## Selected excerpt
┄┄┄┄┄┄┄┄┄┄

Adeniyi recommended that ruling should be valid for five years, but “in the worst-case scenario, the service can adopt the European Union Binding Tariff Information procedure, which is valid for three years.

“We noted that the Amendment Bill seeks to extend recovery of unpaid duties from one year to seven years. Customs debt cannot be collected after seven years.

“However, this provision may be set aside in the event of a criminal allegation. This implies that a business can be exposed to unpaid customs and excise duties for a period of seven years and beyond seven years in the case of a criminal offence.

“We recommended that the provisions in the Customs and Excise Management Act 2004 should be retained, which is one year.”

OPSN urged the government to jettison the reintroduction of excise duty on carbonated drinks which was suspended in 2009 to aid business during the global financial crisis.

“We are concerned that the Federal Government recently made pronouncements on reintroducing the excise duty on this class of products. The economic situation that necessitated its suspension in 2009 has not abated.”

“Globally, at a time when governments continue to provide incentives for industries to speed up recovery from the shocks of the COVID-19 pandemic and escalating costs, Nigeria cannot afford to be doing the exact opposite as manufacturers, across all product segments, need a respite, especially in the light of the unprecedented increase in production and operating costs.”

┄┄┄┄┄┄┄┄┄┄

## Your tasks
A) In the excerpt on customs and excise duties, in what year was the excise duty on carbonated drinks suspended?
B) Repeat the excerpt on customs and excise duties word for word, everything from "Adeniyi recommended that" down to "a criminal offence.".

┄┄┄┄┄┄┄┄┄┄

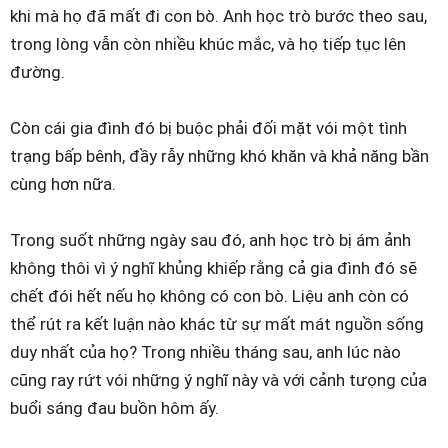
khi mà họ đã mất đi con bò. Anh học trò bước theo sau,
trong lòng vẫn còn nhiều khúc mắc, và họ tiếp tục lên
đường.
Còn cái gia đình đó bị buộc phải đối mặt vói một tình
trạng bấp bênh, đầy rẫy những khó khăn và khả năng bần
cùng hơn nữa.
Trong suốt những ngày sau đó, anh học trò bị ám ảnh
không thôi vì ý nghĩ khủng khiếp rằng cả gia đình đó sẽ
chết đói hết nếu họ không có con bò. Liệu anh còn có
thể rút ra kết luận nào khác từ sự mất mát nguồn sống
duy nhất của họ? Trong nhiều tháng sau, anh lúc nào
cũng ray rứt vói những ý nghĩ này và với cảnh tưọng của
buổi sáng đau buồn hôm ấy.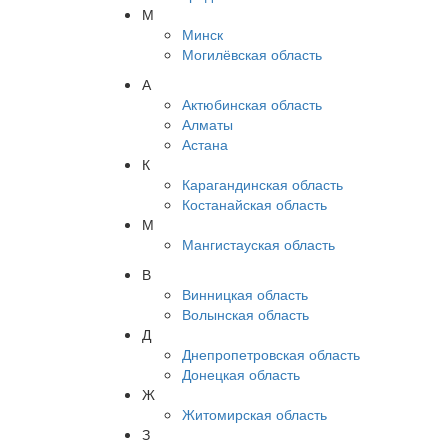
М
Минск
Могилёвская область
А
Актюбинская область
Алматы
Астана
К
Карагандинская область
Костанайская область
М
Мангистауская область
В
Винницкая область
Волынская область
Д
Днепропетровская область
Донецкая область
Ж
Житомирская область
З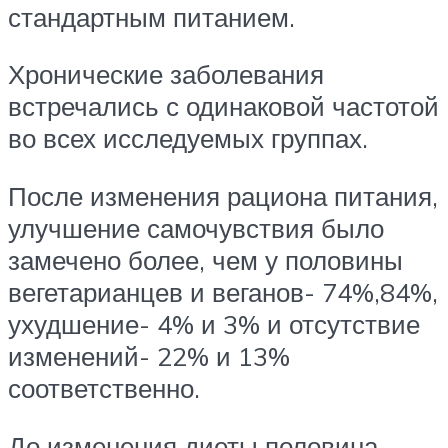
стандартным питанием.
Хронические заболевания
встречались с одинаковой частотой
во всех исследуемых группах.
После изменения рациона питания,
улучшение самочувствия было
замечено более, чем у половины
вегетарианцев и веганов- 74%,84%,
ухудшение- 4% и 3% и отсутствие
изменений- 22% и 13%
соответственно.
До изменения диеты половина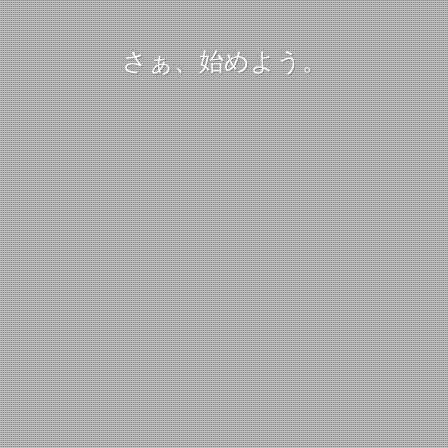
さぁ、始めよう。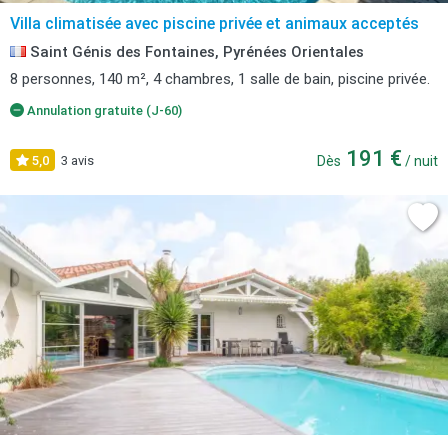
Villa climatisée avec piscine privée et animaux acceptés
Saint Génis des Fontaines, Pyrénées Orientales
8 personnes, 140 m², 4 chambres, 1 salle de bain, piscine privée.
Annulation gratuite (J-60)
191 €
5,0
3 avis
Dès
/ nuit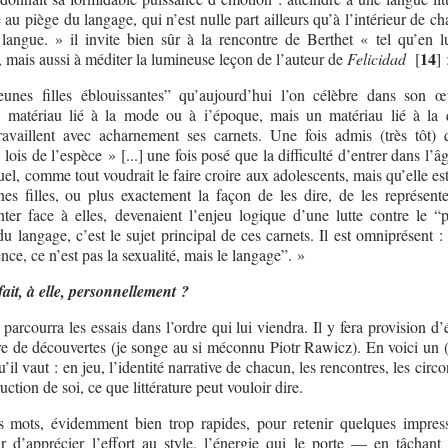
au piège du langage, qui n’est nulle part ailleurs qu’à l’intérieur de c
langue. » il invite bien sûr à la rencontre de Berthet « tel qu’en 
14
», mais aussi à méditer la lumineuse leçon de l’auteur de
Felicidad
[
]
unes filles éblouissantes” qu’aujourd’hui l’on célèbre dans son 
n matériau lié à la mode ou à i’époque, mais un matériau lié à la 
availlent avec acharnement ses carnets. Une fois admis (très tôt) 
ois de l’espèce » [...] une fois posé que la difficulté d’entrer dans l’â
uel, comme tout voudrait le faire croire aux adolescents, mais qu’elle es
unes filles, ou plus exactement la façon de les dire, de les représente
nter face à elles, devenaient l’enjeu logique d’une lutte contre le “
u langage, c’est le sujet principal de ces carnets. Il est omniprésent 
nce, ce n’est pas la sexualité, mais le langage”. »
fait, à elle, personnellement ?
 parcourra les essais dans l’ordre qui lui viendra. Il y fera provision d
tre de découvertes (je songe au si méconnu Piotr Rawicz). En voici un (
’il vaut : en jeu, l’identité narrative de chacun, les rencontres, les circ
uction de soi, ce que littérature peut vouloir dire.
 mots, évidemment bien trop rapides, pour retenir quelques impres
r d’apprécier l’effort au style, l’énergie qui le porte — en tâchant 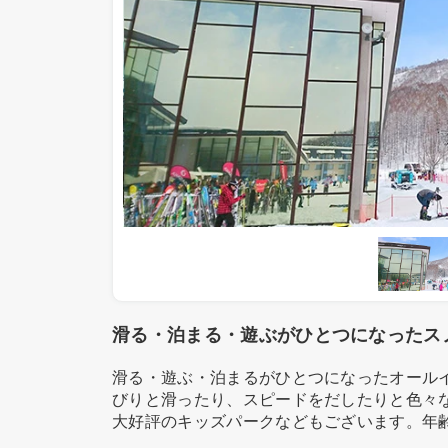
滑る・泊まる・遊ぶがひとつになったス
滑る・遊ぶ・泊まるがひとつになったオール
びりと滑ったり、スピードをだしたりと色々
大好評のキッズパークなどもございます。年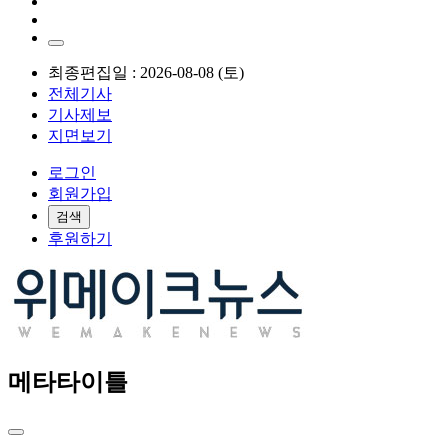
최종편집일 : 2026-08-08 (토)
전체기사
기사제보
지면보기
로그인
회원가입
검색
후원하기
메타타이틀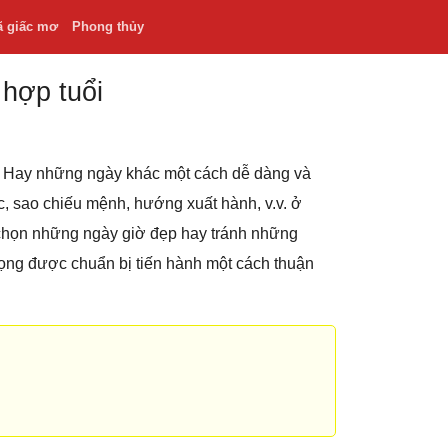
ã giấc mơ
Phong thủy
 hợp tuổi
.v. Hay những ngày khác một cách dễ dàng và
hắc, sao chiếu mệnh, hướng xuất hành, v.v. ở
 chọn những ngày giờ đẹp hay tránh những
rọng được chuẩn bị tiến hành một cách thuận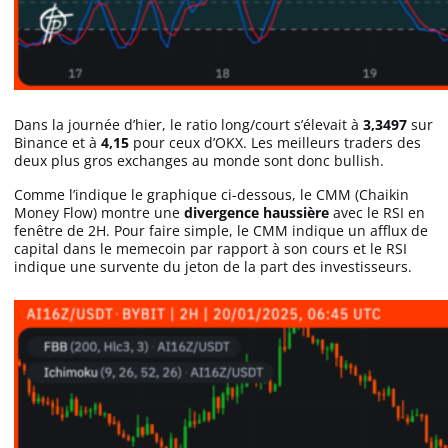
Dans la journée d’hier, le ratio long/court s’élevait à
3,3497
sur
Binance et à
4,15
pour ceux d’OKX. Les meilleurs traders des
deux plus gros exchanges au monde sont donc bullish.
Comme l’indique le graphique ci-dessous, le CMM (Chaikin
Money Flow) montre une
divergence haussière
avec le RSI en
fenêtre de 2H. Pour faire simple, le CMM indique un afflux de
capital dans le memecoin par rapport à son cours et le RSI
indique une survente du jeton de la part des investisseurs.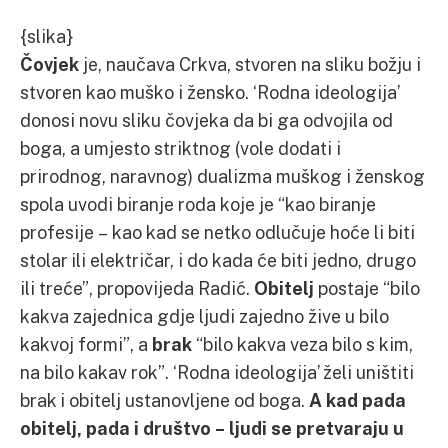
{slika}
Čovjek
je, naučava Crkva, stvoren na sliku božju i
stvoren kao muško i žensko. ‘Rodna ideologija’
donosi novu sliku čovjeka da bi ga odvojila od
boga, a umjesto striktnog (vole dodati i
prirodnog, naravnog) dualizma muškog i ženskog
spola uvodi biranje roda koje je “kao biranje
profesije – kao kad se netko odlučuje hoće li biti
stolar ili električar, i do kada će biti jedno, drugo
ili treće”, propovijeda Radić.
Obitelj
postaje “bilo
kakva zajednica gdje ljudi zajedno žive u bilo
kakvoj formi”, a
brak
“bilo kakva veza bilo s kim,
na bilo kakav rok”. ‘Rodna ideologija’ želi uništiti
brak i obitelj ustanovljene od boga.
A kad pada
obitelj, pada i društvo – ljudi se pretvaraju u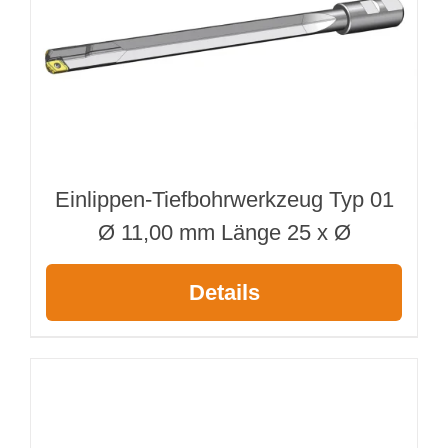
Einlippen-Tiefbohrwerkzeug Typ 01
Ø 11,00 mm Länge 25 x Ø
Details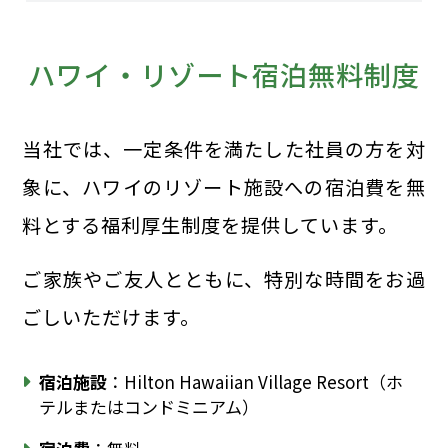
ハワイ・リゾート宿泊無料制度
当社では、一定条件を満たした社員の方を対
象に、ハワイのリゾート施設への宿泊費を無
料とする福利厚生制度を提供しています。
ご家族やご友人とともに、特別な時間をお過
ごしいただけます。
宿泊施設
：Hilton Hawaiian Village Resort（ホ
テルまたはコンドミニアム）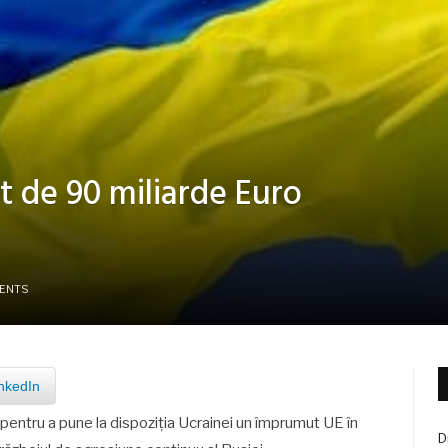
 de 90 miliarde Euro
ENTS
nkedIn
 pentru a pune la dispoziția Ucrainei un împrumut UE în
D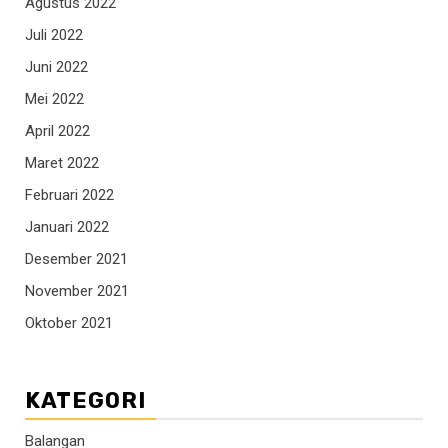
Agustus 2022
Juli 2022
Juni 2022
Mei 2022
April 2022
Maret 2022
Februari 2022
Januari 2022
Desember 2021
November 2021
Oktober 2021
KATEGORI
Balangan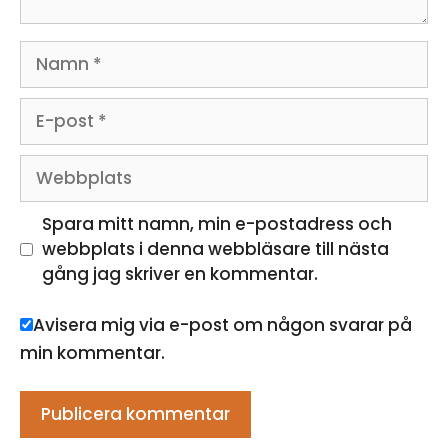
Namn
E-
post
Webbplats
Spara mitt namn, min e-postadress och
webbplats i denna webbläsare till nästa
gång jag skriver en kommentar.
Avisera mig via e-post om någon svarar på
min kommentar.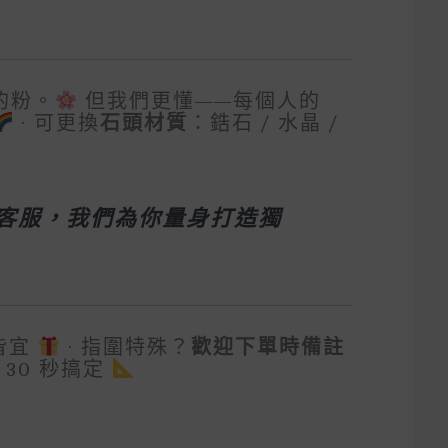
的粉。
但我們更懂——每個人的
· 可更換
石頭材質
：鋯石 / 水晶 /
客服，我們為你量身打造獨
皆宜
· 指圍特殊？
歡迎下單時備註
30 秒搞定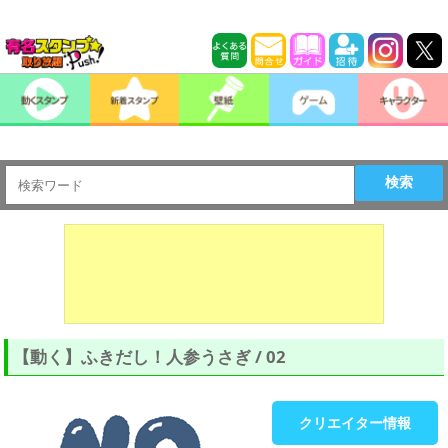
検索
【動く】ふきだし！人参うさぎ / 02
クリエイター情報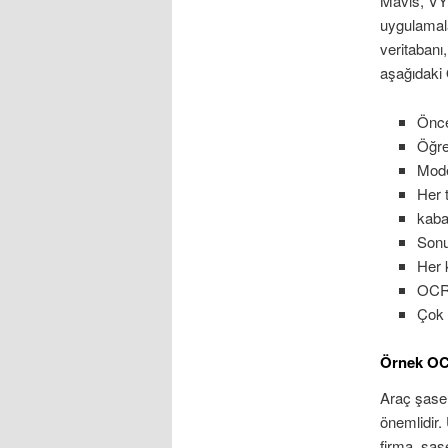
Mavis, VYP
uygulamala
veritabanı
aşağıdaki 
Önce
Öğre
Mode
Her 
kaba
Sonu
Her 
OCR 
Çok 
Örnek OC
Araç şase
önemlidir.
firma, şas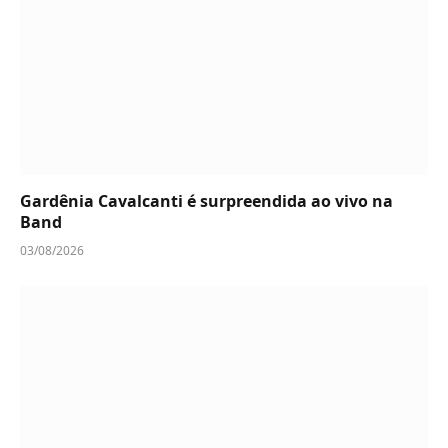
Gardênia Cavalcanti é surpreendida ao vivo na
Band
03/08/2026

┄┄┄┄┄┄┄┄┄┄

## Answers below
A) 2009

B)
Adeniyi recommended that ruling should be valid for five years, but “in the worst-case scenario, the service can adopt the European Union Binding Tariff Information procedure, which is valid for three years.

“We noted that the Amendment Bill seeks to extend recovery of unpaid duties from one year to seven years. Customs debt cannot be collected after seven years.

“However, this provision may be set aside in the event of a criminal allegation. This implies that a business can be exposed to unpaid customs and excise duties for a period of seven years and beyond seven years in the case of a criminal offence.